Sheikh Ahmed Center for Pancreatic Cancer Research, University of Texas MD Anderson Cancer Center, Houston, TX, USA.
Albert Einstein College of Medicine, New York City, NY, USA.
Trends Cancer. 2021 Jul;7(7):635-646. doi: 10.1016/j.trecan.2020.12.011. Epub 2021 Jan 16.

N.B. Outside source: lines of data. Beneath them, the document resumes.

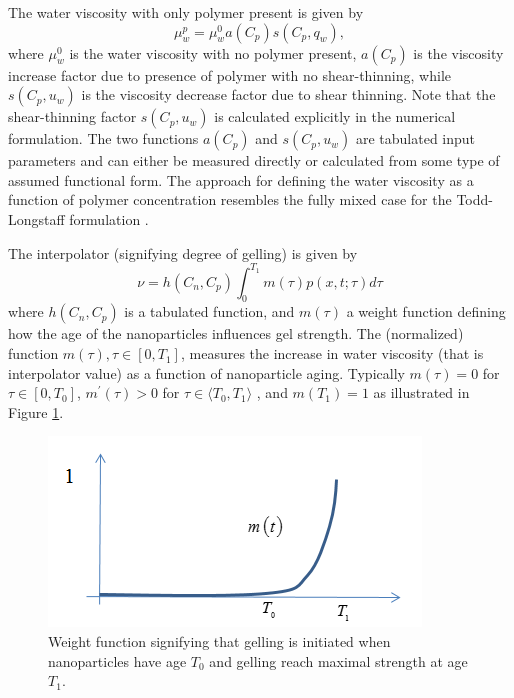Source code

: \documentclass[nanomaterials,article,submit,moreauthors,pdftex]{Definitions/mdpi}
\begin{document}
The water viscosity with only polymer present is given by
\begin{equation}
    \mu_w^p=\mu_w^0 a(C_p) s(C_p, q_w),
\end{equation}
where $\mu_w^0$ is the water viscosity with no polymer present, $a (C_p)$ is the viscosity increase factor due to presence of polymer with no shear-thinning, while $s(C_p, u_w)$ is the viscosity decrease factor due to shear thinning. Note that the shear-thinning factor $s(C_p, u_w)$ is calculated explicitly in the numerical formulation. The two functions $a (C_p)$ and $s(C_p, u_w)$ are tabulated input parameters and can either be measured directly or calculated from some type of assumed functional form. The approach for defining the water viscosity as a function of polymer concentration resembles the fully mixed case for the Todd-Longstaff formulation \citep{slb2015}.   

The interpolator (signifying degree of gelling) is given by
\begin{equation} \label{eq:ageEffect} %
    \nu=h(C_n,C_p) \int^{T_1}_{0}m(\tau)p(x,t;\tau)d\tau
\end{equation}
where $h(C_n,C_p)$ is a tabulated function, and $m(\tau)$ a weight function defining how the age of the nanoparticles influences gel strength. The (normalized) function $m(\tau), \tau\in[0,T_1]$, measures the increase in water viscosity (that is interpolator value) as a function of nanoparticle aging. Typically $m(\tau)=0$ for $\tau\in[0,T_0]$,  $m^\prime(\tau)>0$ for $\tau\in\langle T_0, T_1\rangle$ , and $m(T_1)=1$ as illustrated in Figure \ref{fig:weightFunc}.

\begin{figure}[h]
    \centering
    \includegraphics[width=.5\textwidth]{fig/weightFunc.png}
    \caption{Weight function signifying that gelling is initiated when nanoparticles have age $T_0$ and gelling reach maximal strength at age $T_1$.}
    \label{fig:weightFunc}
\end{figure}
\end{document}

The mechanisms governing the methylome profile of tumor suppressors and oncogenes have expanded with the discovery of oxidized states of 5-methylcytosine (5mC). Ten-eleven translocation (TET) enzymes are a family of dioxygenases that iteratively catalyze 5mC oxidation and promote cytosine demethylation, thereby creating a dynamic global and local methylation landscape. While the catalytic function of TET enzymes during stem cell differentiation and development have been well studied, less is known about the multifaceted roles of TET enzymes during carcinogenesis. This review outlines several tiers of TET regulation and overviews how TET deregulation promotes a cancer phenotype. Defining the tissue-specific and context-dependent roles of TET enzymes will deepen our understanding of the epigenetic perturbations that promote or inhibit carcinogenesis.
调控肿瘤抑制因子和癌基因甲基化谱的机制随着 5-甲基胞嘧啶(5mC)氧化态的发现而不断扩展。Ten-eleven translocation(TET)酶是一类双加氧酶,可反复催化 5mC 氧化并促进胞嘧啶去甲基化,从而形成动态的全局和局部甲基化景观。虽然 TET 酶在干细胞分化和发育过程中的催化功能已得到充分研究,但关于 TET 酶在致癌过程中的多方面作用知之甚少。本综述概述了 TET 调控的几个层次,并概述了 TET 失调如何促进癌症表型。明确 TET 酶的组织特异性和上下文依赖性作用将加深我们对促进或抑制致癌的表观遗传扰动的理解。